Converting equations between coordinate systems is a foundational skill in mathematics, especially useful in calculus and trigonometry. To convert between rectangular and polar coordinates, we apply specific formulas that bridge these two systems:

• From Rectangular to Polar: Use the distance formula to find the radius: \( r = \sqrt{x^2 + y^2} \). This equation calculates the distance of the point from the origin. For the angle, use the formula \( \tan(\theta) = \frac{y}{x} \) to determine the angle relative to the positive x-axis.
• From Polar to Rectangular: Convert back to the familiar x and y using \( x = r\cos(\theta) \) and \( y = r\sin(\theta) \).

These formulas are essential for moving fluidly between the two coordinate systems, offering flexibility depending on the needs of the problem.
Polar coordinates emphasize the magnitude and direction, while rectangular coordinates focus on direct horizontal and vertical distances.

Rectangular coordinates, also known as Cartesian coordinates, describe a location on a plane using an ordered pair \((x, y)\). Each point on this system specifies how far horizontally (x) and vertically (y) you need to move from the origin to reach it.

• This system is particularly useful for algebraic manipulation, allowing straightforward addition, subtraction, and interpretation of linear equations like \( y = mx + b \).
• They are advantageous when tackling problems involving integrals and derivatives or when the equations are linear.

In the exercise \( y = 7 \), the rectangular coordinate system is used initially, demonstrating that regardless of x, y remains constant at 7.
This results in a horizontal line on the graph, aligning parallel to the x-axis for all x-values.

Trigonometric identities are equations involving trigonometric functions that are true for all values of the involved variables. These identities are invaluable when resolving equations within and across coordinate systems:

• Sine and Cosine Functions: They represent y and x values in a unit circle framework. For any angle \( \theta \), \( \sin(\theta) \) provides the y-coordinate of the point on the circle, while \( \cos(\theta) \) gives the x-coordinate.
• Inverse Trigonometric Functions: Given a trigonometric value, these functions help determine the corresponding angle \( \theta \). In the exercise, \( \theta = \sin^{-1}(\frac{7}{r}) \) specifies multiple angles satisfying the condition when y is consistent, like in \( y = 7 \).

These identities help in converting and solving scenarios involving multiple coordinate systems, facilitating easier transformations between functions.
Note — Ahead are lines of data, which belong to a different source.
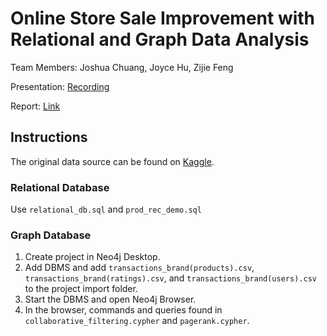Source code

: # Online Store Sale Improvement with Relational and Graph Data Analysis

Team Members: Joshua Chuang, Joyce Hu, Zijie Feng

Presentation: [Recording](https://drive.google.com/file/d/1kbVcB59W6N5vQX86bweIFm1WyUkZXM20/view?usp=sharing)

Report: [Link](link)

## Instructions
The original data source can be found on [Kaggle](https://www.kaggle.com/datasets/karkavelrajaj/amazon-sales-dataset?resource=download).

### Relational Database
Use `relational_db.sql` and `prod_rec_demo.sql`

### Graph Database
1. Create project in Neo4j Desktop.
2. Add DBMS and add `transactions_brand(products).csv`, `transactions_brand(ratings).csv`, and `transactions_brand(users).csv` to the project import folder.
3. Start the DBMS and open Neo4j Browser.
4. In the browser, commands and queries found in `collaborative_filtering.cypher` and `pagerank.cypher`.
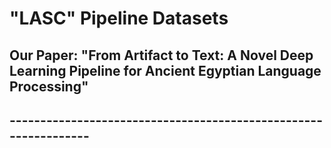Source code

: # "LASC" Pipeline Datasets

<!-- ...existing content... -->

## Our Paper: "From Artifact to Text: A Novel Deep Learning Pipeline for Ancient Egyptian Language Processing"
## ----------------------------------------------------------------



<!-- ...existing content... -->

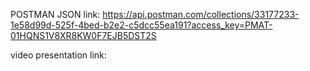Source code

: POSTMAN JSON link:
https://api.postman.com/collections/33177233-1e58d99d-525f-4bed-b2e2-c5dcc55ea191?access_key=PMAT-01HQNS1V8XR8KW0F7EJB5DST2S

video presentation link:
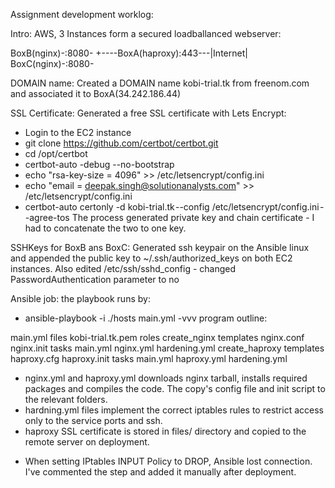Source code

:Assignment development worklog:

Intro:
AWS, 3 Instances form a secured loadballanced webserver:

BoxB(nginx)-:8080-
          +----BoxA(haproxy):443---|Internet| 
BoxC(nginx)-:8080-

DOMAIN name:
Created a DOMAIN name kobi-trial.tk from freenom.com and associated it to BoxA(34.242.186.44)

SSL Certificate:
Generated a free SSL certificate with Lets Encrypt:
- Login to the EC2 instance
- git clone https://github.com/certbot/certbot.git
- cd /opt/certbot
- certbot-auto -debug --no-bootstrap
- echo "rsa-key-size = 4096" >> /etc/letsencrypt/config.ini
- echo "email = deepak.singh@solutionanalysts.com" >> /etc/letsencrypt/config.ini
- certbot-auto certonly -d kobi-trial.tk --config /etc/letsencrypt/config.ini --agree-tos
The process generated private key and chain certificate - I had to concatenate the two to one key.

SSHKeys for BoxB ans BoxC:
Generated ssh keypair on the Ansible linux and appended the public key to ~/.ssh/authorized_keys on both EC2 instances.
Also edited /etc/ssh/sshd_config - changed PasswordAuthentication parameter to no

Ansible job:
the playbook runs by:
- ansible-playbook -i ./hosts main.yml -vvv
program outline:

main.yml
     files
        kobi-trial.tk.pem
     roles
        create_nginx
            templates
                nginx.conf
                nginx.init
            tasks
                main.yml
                    nginx.yml
                    hardening.yml
        create_haproxy
            templates
                haproxy.cfg
                haproxy.init
            tasks
                main.yml
                    haproxy.yml
                    hardening.yml
                    
- nginx.yml and haproxy.yml downloads nginx tarball, installs required packages and compiles the code. The copy's config file and init 
  script to the relevant folders.
- hardning.yml files implement the correct iptables rules to restrict access only to the service ports and ssh.
- haproxy SSL certificate is stored in files/ directory and copied to the remote server on deployment.

* When setting IPtables INPUT Policy to DROP, Ansible lost connection. I've commented the step and added it manually after deployment.


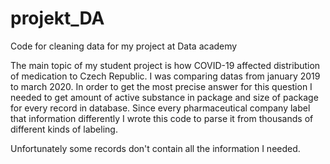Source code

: # projekt_DA
Code for cleaning data for my project at Data academy

The main topic of my student project is how COVID-19 affected distribution of medication to Czech Republic. I was comparing datas 
from january 2019 to march 2020. In order to get the most precise answer for this question I needed to get amount of active substance
in package and size of package for every record in database. Since every pharmaceutical company label that information differently I wrote
this code to parse it from thousands of different kinds of labeling. 

Unfortunately some records don't contain all the information I needed. 
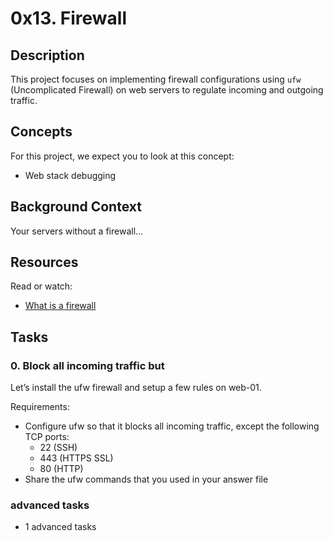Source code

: # 0x13. Firewall

## Description
This project focuses on implementing firewall configurations using `ufw` (Uncomplicated Firewall) on web servers to regulate incoming and outgoing traffic.

## Concepts
For this project, we expect you to look at this concept:
- Web stack debugging

## Background Context
Your servers without a firewall…

## Resources
Read or watch:
- [What is a firewall](https://en.wikipedia.org/wiki/Firewall_(computing))

## Tasks
### 0. Block all incoming traffic but
Let’s install the ufw firewall and setup a few rules on web-01.

Requirements:
- Configure ufw so that it blocks all incoming traffic, except the following TCP ports:
  - 22 (SSH)
  - 443 (HTTPS SSL)
  - 80 (HTTP)
- Share the ufw commands that you used in your answer file
### advanced tasks
- 1 advanced tasks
Determining angles in polar coordinates involves locating where a point lies relative to the polar axis, which extends horizontally from the origin. This process often requires the use of trigonometric identities:

• For a line parallel to the x-axis, like \( y = 7 \), angles could vary significantly since it extends indefinitely. However, using \( \tan(\theta) = \frac{y}{x} \), each point on the line needs analysis depending on its x-coordinate.
• In this scenario, the specific angle values are derived using \( \theta = \sin^{-1}(\frac{7}{r}) \). This results from recognizing potential intersection angles of the specified y value intersecting the polar plot.

Understanding polar coordinates and angle determination aids in visualizing complex relationships.
It clarifies how a constant y affects varying x, demonstrating the many possible \( \theta \) values fitting the description on a polar graph.